Transcribed page contents
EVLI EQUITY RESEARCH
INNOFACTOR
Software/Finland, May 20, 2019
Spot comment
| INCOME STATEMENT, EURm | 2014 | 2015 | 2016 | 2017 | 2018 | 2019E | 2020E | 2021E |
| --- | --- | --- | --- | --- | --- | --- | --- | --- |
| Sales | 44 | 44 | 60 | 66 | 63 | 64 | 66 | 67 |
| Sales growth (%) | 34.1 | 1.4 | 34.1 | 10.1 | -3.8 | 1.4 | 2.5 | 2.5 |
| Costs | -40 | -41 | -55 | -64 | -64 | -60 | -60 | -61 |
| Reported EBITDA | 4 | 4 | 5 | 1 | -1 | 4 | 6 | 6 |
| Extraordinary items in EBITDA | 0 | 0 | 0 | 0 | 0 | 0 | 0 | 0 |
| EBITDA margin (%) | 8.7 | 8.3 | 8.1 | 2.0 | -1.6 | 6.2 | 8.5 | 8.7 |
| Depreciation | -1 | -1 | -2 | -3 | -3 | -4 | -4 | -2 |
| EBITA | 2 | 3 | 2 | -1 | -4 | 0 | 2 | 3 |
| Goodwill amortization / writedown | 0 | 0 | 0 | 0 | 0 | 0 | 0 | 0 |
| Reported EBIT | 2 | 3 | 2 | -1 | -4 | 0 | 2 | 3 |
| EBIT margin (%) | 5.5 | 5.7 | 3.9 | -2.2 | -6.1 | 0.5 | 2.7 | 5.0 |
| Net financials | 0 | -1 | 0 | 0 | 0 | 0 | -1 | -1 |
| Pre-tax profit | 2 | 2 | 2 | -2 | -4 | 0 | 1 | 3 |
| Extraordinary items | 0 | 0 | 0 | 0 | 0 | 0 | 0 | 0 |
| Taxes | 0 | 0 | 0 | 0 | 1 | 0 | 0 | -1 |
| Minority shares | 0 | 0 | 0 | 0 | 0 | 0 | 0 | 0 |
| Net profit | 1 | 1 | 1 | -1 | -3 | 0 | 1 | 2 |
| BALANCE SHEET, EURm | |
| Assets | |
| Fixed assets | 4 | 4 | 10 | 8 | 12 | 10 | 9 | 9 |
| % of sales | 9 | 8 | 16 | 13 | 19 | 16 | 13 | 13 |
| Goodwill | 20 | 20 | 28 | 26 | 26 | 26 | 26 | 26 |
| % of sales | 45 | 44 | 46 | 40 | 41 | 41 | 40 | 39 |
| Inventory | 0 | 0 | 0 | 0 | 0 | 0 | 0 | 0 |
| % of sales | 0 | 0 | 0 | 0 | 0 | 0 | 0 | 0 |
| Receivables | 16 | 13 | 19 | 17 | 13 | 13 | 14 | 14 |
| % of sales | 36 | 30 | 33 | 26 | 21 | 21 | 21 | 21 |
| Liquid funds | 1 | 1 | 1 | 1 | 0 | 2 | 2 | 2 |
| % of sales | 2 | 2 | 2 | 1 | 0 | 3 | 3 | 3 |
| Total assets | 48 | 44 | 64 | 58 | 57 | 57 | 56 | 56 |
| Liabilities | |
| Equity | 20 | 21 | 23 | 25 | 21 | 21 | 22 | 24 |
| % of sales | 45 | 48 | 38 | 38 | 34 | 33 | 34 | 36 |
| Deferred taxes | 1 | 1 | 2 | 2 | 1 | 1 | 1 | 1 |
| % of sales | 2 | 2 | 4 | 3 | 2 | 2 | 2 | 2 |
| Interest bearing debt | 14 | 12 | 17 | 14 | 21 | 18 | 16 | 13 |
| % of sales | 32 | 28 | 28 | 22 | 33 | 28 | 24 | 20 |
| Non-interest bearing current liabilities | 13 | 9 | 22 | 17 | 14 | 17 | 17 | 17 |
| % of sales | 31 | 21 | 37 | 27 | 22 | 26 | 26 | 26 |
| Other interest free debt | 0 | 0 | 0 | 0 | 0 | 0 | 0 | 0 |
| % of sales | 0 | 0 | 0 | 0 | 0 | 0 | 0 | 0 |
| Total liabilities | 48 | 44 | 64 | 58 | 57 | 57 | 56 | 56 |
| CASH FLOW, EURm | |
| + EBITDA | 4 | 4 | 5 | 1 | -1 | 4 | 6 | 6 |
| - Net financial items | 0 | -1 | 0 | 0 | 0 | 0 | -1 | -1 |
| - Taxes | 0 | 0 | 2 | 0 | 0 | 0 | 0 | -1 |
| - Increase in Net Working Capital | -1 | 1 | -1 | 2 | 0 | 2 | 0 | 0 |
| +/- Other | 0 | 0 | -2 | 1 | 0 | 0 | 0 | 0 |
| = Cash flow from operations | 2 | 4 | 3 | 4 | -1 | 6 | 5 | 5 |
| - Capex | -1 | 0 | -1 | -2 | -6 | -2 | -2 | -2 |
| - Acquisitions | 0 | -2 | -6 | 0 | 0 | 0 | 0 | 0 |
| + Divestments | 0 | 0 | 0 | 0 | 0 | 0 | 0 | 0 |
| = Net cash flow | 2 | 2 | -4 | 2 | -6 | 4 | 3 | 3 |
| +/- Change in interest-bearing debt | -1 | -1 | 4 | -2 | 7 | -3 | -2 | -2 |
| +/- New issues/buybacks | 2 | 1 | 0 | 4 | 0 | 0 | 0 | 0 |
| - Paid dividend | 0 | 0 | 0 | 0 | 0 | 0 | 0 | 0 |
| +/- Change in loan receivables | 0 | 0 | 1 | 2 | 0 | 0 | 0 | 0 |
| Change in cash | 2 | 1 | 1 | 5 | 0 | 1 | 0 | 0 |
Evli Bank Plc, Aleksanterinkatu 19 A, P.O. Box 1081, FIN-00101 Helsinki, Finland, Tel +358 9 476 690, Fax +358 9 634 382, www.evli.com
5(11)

Description of the task:
Taking the lines above, repeat exactly those from the line that contains "Software/Finland, May 20, 2019" through the line that contains "-60 | -60 | -61 |", and both of those lines as well. Include nothing else.

Result for this exercise:
Software/Finland, May 20, 2019
Spot comment
| INCOME STATEMENT, EURm | 2014 | 2015 | 2016 | 2017 | 2018 | 2019E | 2020E | 2021E |
| --- | --- | --- | --- | --- | --- | --- | --- | --- |
| Sales | 44 | 44 | 60 | 66 | 63 | 64 | 66 | 67 |
| Sales growth (%) | 34.1 | 1.4 | 34.1 | 10.1 | -3.8 | 1.4 | 2.5 | 2.5 |
| Costs | -40 | -41 | -55 | -64 | -64 | -60 | -60 | -61 |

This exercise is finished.